To begin with, it’s important to be aware of your personal biases. So, observe if they are influencing your decision-making. Another important step is to analyse multiple views, perspectives, and information, rather than focusing only on the evidence that supports your opinion. You should also be willing to change your decision if there’s merit in views opposing yours.
There are three types of overconfidence biases.
Overestimation: This is when you overestimate your ability to succeed and performance.
Overplacement: When you think you are better than average, even though that might not be the case.
Overprecision: When you truly believe that you know more than you actually do.

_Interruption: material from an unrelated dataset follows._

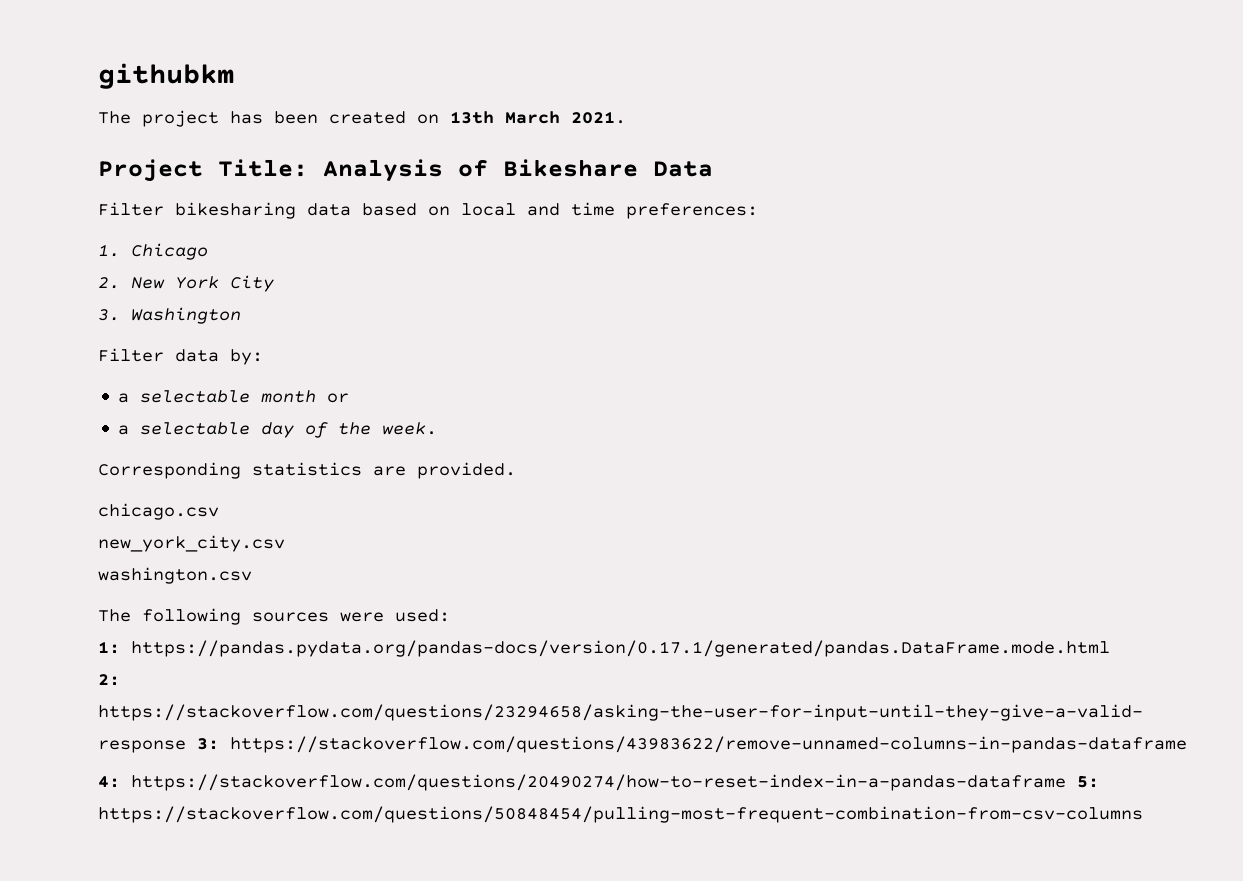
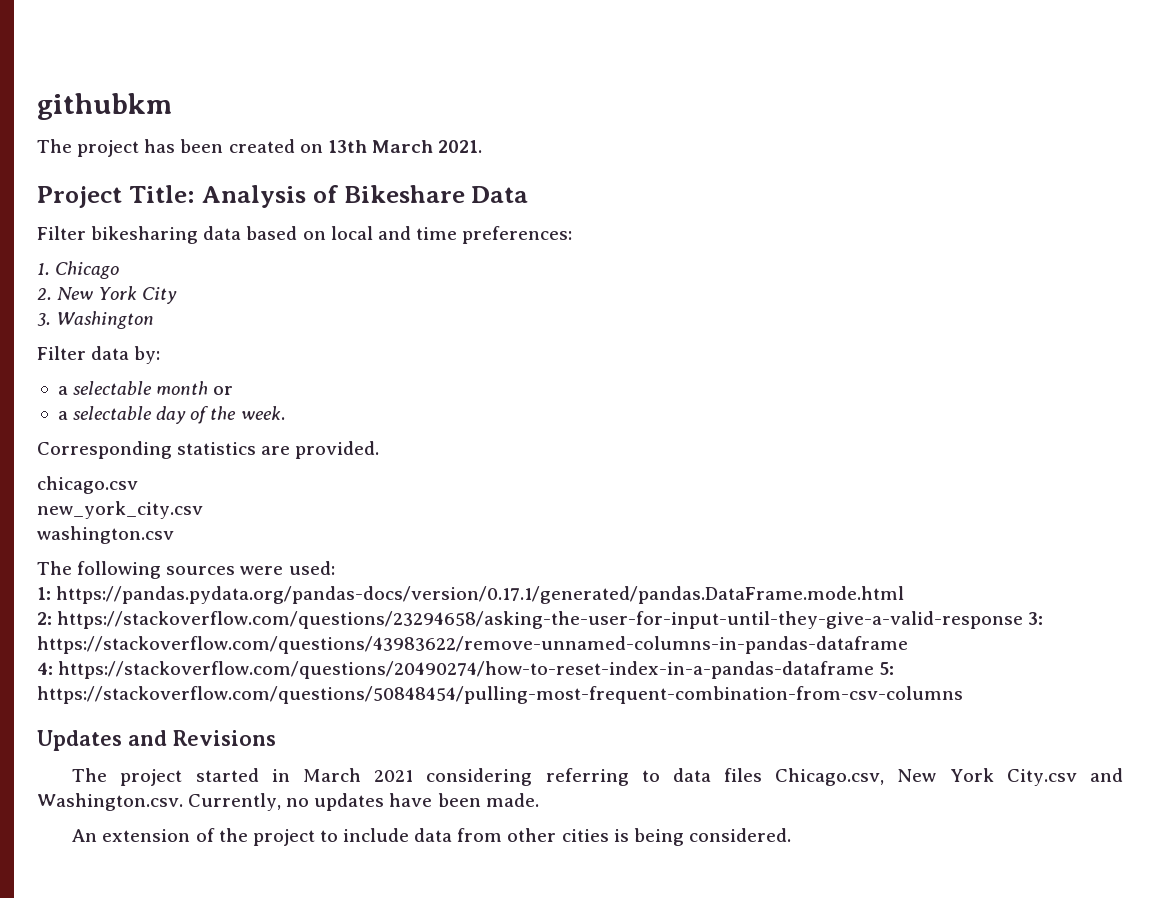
(1143, 814) none -> [37,730,276,751] [72,768,1123,786] [37,793,539,811] [72,828,791,846] // Updates and Revisions // The project started in March 2021 considering referring to data files Chicago.csv, New York City.csv and Washington.csv. Currently, no updates have been made. // An extension of the project to include data from other cities is being considered.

To begin with, make a conscious effort to change your mindset and focus on the profit. Secondly, be realistic about losses and accept the fact that they can happen in any investment. This will reduce your fear of facing losses. Also, when you invest, think about their long-term benefits.
Whenever you feel the need to follow the majority, encourage yourself to think and act independently. Recognise your feelings, pay attention to your thoughts and evaluate your options. Accept that the majority isn’t always right. Most importantly, take a pause and don’t act impulsively.